When a person dies, he is laid to the south toward Mecca(Qibla), his body is covered with black cloth which is the symbol of mourning. Of course, it is prayed a lot for the dead person. If the person could not be buried because of dying at the end of the day, the lamp is lit next to him. The relatives of the deceased (not only women) will be with him all night long.

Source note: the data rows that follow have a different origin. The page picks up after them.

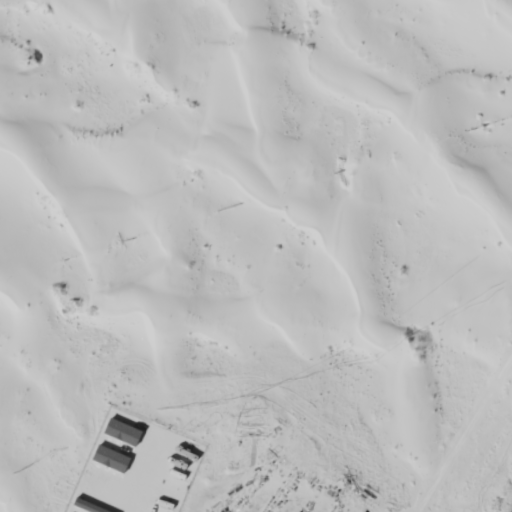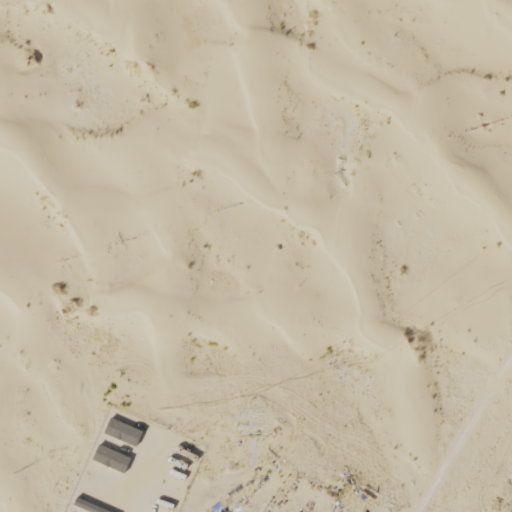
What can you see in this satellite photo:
building: (125, 432)
building: (114, 459)
road: (144, 480)
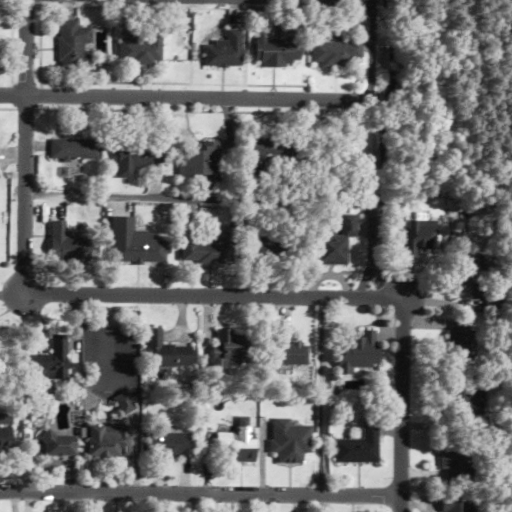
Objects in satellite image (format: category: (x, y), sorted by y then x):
road: (309, 2)
building: (72, 45)
building: (277, 47)
building: (140, 48)
building: (223, 51)
building: (334, 52)
road: (184, 98)
road: (26, 147)
building: (75, 150)
building: (265, 153)
building: (135, 156)
building: (198, 161)
road: (242, 201)
building: (417, 236)
building: (68, 243)
building: (264, 244)
building: (335, 244)
building: (209, 248)
building: (139, 250)
building: (469, 271)
road: (215, 296)
building: (457, 340)
building: (229, 349)
building: (290, 350)
building: (358, 351)
building: (165, 352)
building: (49, 361)
building: (460, 399)
building: (122, 403)
road: (402, 404)
building: (4, 439)
building: (106, 441)
building: (57, 445)
building: (169, 445)
building: (235, 445)
building: (360, 445)
building: (454, 461)
road: (201, 493)
building: (455, 504)
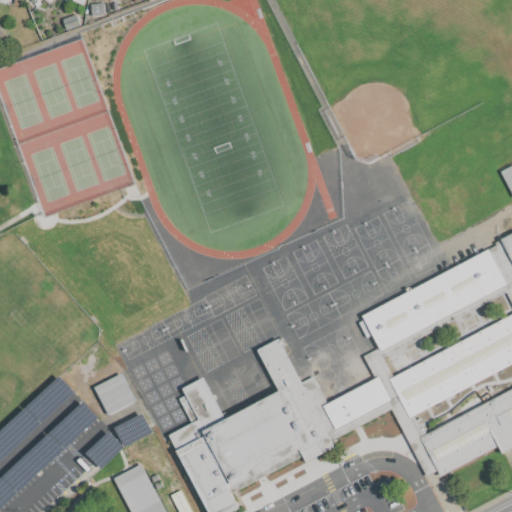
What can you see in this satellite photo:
building: (31, 0)
building: (17, 2)
building: (125, 2)
road: (82, 30)
park: (212, 129)
building: (508, 176)
building: (505, 253)
building: (510, 278)
building: (509, 287)
park: (34, 306)
building: (456, 366)
building: (376, 382)
building: (319, 391)
building: (114, 393)
road: (36, 430)
building: (471, 434)
road: (68, 455)
road: (362, 466)
building: (137, 490)
building: (138, 491)
road: (362, 499)
road: (423, 508)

Generally, once the person dies, everyone: relatives, friends, neighbors swarm to his home. The dead-body needs to be washed and if there is a mosque nearby, the dead-body is washed there. Washing exactly in mosque is not so important. Then the corpse is worn a white garment which is longer in case of women body. They wrap the lower part of the garment with white cloth and then they cover all of this with white shroud. Muslims do not use coffin. They carry the corpse in a stretcher or in an open box made of wood. Usually sons or brothers of the deceased carry him on their shoulders or other close relatives in case of absence of them. Women are never involved in the funerals. They can visit the grave only after burying. The Mullah reads prayers to God all the way to the cemetery and asks for the forgiveness of the deceased’s soul. If the age of deceased is less than six, prayer is not performed. It is believed that, child is innocent and his place is already Paradise, thus there is no reason to pray for salvation of the child’s soul. When the grave is being covered with soil, the deceased’s son or brother should stand in direction of grave so that the deceased is not feeling loneliness. Anyone who touches the corpse should be absolutely ablution after funerals. The music is turned off in cars, even in buses when they pass near the cemetery. Mourning continues after coming back from funerals. On the burial day only tea and Halvah are given to people. Halvah is made of flour, oil and sugar. Halvah can also be cooked for some holidays. Nobody is invited to funeral, they join themselves. Funeral is also hold on 3th and 7th day of deceased. Mullah take parts in all funerals and led to funeral prayers. Not only Halvah is given to people on funerals but also plo and meat dishes. On that day a special cleaning ritual is hold: blanket and mattress of deceased is cleaned. Everyone can go to home of deceased for condolences until 40th day on every Thursday or Friday and they can drink a cup of tea with halvah. Until 40th day relatives of deceased are considering mourning days. No one wears jewelry; however, they wear black dress. Men are not shaving. Relatives are not going to any festivals of parties during those 40 days. Neighbors also turn off the loud music. Even the corpse’s relative who are engaged must wait one year for their wedding.


Tea Culture

Serving tea to guests is one of the ancient traditions in Azeri culture. Azeri people usually prefer to dunk a piece of sugar into the tea, then bite a piece and sip their tea instead of adding sugar into it. Serving tea just before the main meal with raisin is considered to be a symbol of hospitality. They served hot tea in cups or Armudi Glass (pear-shaped glass). Armudi Glass is a symbol of tea ceremony. The main point in tea preparation process is water boiling technique. The smell and taste of fresh samovar tea (Samovar is a metal container for water boiling purpose) is unique and cannot be compared with other tea smells. An Azeri family of four members uses approximately 500gr of tea monthly and about 6-8kg yearly.

Tea is served in any ceremony in Azeri culture regardless whether it is funeral or wedding.